#### DATA FOR REVIEW:

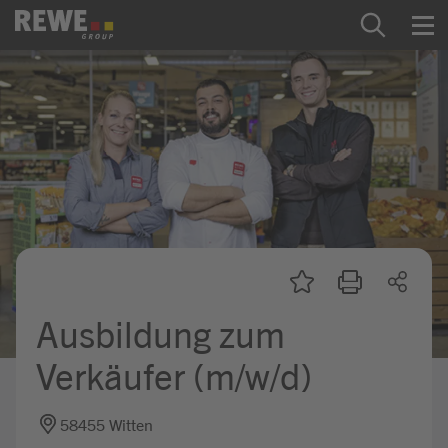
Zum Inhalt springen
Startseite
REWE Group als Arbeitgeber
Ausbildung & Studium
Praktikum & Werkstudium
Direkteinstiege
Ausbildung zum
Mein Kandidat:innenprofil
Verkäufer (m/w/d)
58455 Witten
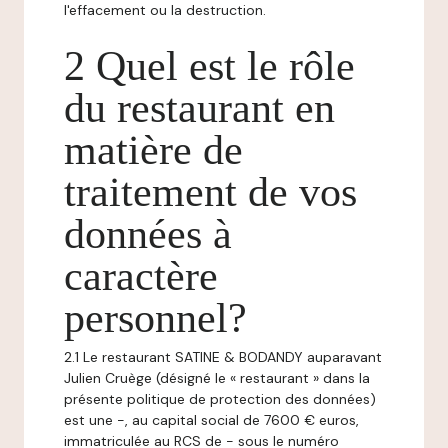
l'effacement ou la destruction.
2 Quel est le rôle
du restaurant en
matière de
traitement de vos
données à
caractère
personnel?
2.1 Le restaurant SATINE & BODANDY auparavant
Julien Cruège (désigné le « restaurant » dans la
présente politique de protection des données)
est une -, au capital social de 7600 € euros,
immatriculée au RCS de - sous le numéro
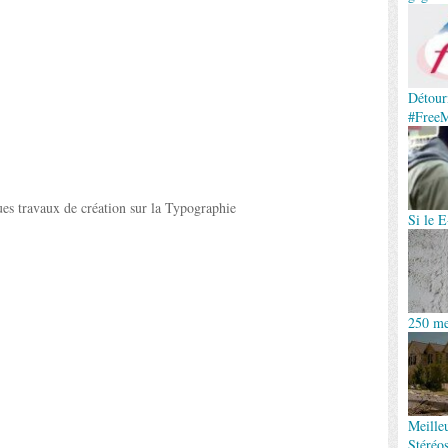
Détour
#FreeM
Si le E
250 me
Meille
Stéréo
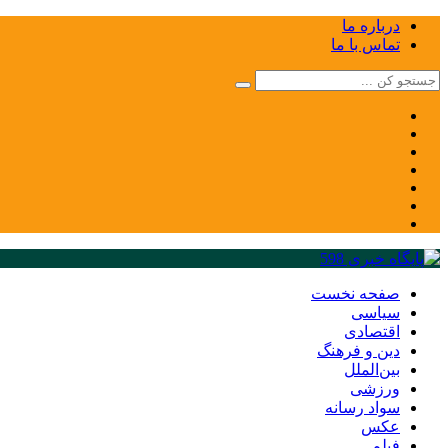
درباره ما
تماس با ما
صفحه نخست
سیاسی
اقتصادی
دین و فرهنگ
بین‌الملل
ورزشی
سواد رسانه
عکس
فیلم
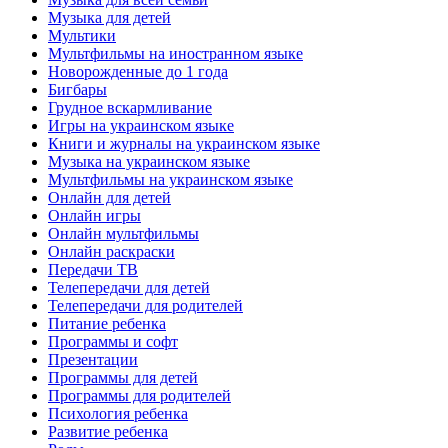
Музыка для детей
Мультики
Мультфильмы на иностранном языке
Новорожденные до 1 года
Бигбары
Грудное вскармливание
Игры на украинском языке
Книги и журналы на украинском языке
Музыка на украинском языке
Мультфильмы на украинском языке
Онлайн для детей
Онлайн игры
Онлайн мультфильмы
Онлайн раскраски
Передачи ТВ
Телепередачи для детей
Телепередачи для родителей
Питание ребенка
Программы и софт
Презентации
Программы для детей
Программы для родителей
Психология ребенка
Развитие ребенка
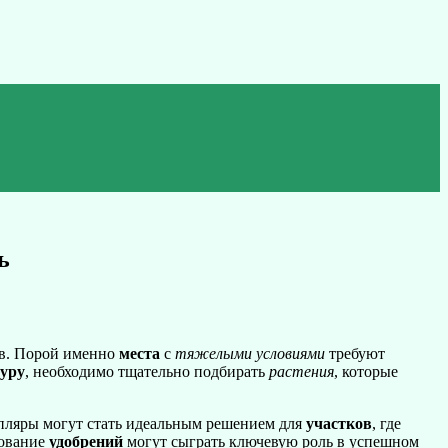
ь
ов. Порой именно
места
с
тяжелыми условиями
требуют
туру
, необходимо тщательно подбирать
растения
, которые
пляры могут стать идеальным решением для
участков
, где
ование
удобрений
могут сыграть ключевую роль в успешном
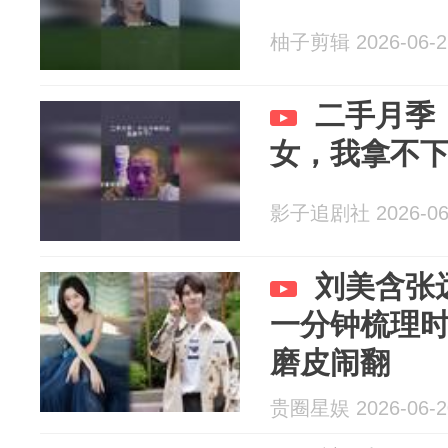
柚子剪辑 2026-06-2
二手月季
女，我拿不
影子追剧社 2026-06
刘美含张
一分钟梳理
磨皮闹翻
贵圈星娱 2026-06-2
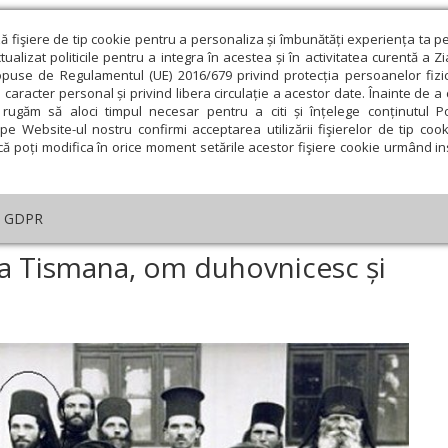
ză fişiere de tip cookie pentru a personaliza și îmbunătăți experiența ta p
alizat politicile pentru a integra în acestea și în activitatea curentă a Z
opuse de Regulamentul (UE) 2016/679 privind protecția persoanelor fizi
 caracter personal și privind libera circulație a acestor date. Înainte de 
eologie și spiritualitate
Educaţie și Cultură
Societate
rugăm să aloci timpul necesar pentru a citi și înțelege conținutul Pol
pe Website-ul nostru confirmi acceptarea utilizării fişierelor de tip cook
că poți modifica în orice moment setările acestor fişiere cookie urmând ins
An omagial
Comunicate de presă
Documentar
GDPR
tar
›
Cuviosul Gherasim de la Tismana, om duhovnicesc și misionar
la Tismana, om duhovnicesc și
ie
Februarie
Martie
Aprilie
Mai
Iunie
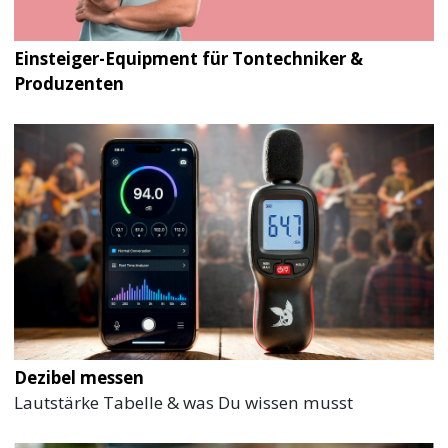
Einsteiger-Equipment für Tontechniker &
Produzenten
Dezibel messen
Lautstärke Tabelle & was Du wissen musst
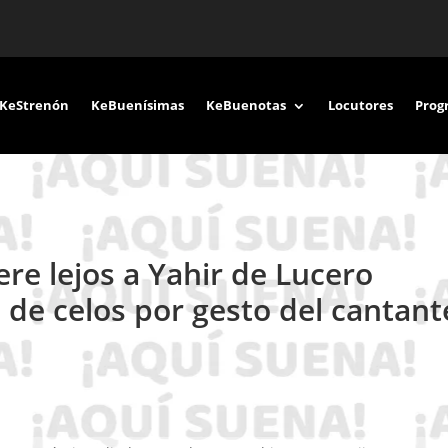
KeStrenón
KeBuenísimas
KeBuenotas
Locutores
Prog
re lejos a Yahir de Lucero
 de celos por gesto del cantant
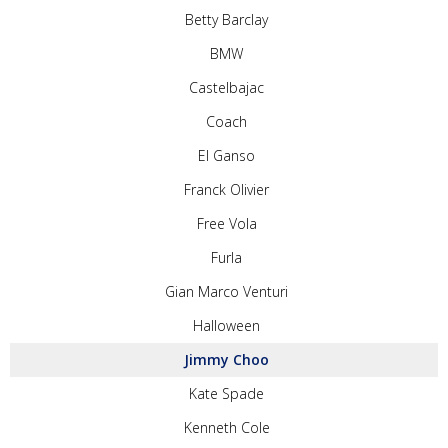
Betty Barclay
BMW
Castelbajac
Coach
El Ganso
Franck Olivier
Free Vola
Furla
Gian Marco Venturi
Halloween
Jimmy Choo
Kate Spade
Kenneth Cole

#### TASK DESCRIPTION:
Give back the data verbatim. The pictures are not part of the copy.

#### TASK ANSWER:
Zum Inhalt springen
Startseite
REWE Group als Arbeitgeber
Ausbildung & Studium
Praktikum & Werkstudium
Direkteinstiege
Ausbildung zum
Mein Kandidat:innenprofil
Verkäufer (m/w/d)
58455 Witten
l'effacement ou la destruction.
2 Quel est le rôle
du restaurant en
matière de
traitement de vos
données à
caractère
personnel?
2.1 Le restaurant SATINE & BODANDY auparavant
Julien Cruège (désigné le « restaurant » dans la
présente politique de protection des données)
est une -, au capital social de 7600 € euros,
immatriculée au RCS de - sous le numéro
Détour
#FreeM
Si le E
250 me
Meille
Stéréo
درباره ما
تماس با ما
صفحه نخست
سیاسی
اقتصادی
دین و فرهنگ
بین‌الملل
ورزشی
سواد رسانه
عکس
فیلم
Музыка для детей
Мультики
Мультфильмы на иностранном языке
Новорожденные до 1 года
Бигбары
Грудное вскармливание
Игры на украинском языке
Книги и журналы на украинском языке
Музыка на украинском языке
Мультфильмы на украинском языке
Онлайн для детей
Онлайн игры
Онлайн мультфильмы
Онлайн раскраски
Передачи ТВ
Телепередачи для детей
Телепередачи для родителей
Питание ребенка
Программы и софт
Презентации
Программы для детей
Программы для родителей
Психология ребенка
Развитие ребенка
ь
ов. Порой именно
места
с
тяжелыми условиями
требуют
туру
, необходимо тщательно подбирать
растения
, которые
пляры могут стать идеальным решением для
участков
, где
ование
удобрений
могут сыграть ключевую роль в успешном
柚子剪辑 2026-06-2
二手月季
女，我拿不
影子追剧社 2026-06
刘美含张
一分钟梳理
磨皮闹翻
贵圈星娱 2026-06-2
ză fişiere de tip cookie pentru a personaliza și îmbunătăți experiența ta p
alizat politicile pentru a integra în acestea și în activitatea curentă a Z
opuse de Regulamentul (UE) 2016/679 privind protecția persoanelor fizi
 caracter personal și privind libera circulație a acestor date. Înainte de 
eologie și spiritualitate
Educaţie și Cultură
Societate
rugăm să aloci timpul necesar pentru a citi și înțelege conținutul Pol
pe Website-ul nostru confirmi acceptarea utilizării fişierelor de tip cook
că poți modifica în orice moment setările acestor fişiere cookie urmând ins
An omagial
Comunicate de presă
Documentar
GDPR
tar
›
Cuviosul Gherasim de la Tismana, om duhovnicesc și misionar
la Tismana, om duhovnicesc și
ie
Februarie
Martie
Aprilie
Mai
Iunie
Einsteiger-Equipment für Tontechniker &
Produzenten
Dezibel messen
Lautstärke Tabelle & was Du wissen musst
KeStrenón
KeBuenísimas
KeBuenotas
Locutores
Prog
re lejos a Yahir de Lucero
 de celos por gesto del cantant
Betty Barclay
BMW
Castelbajac
Coach
El Ganso
Franck Olivier
Free Vola
Furla
Gian Marco Venturi
Halloween
Jimmy Choo
Kate Spade
Kenneth Cole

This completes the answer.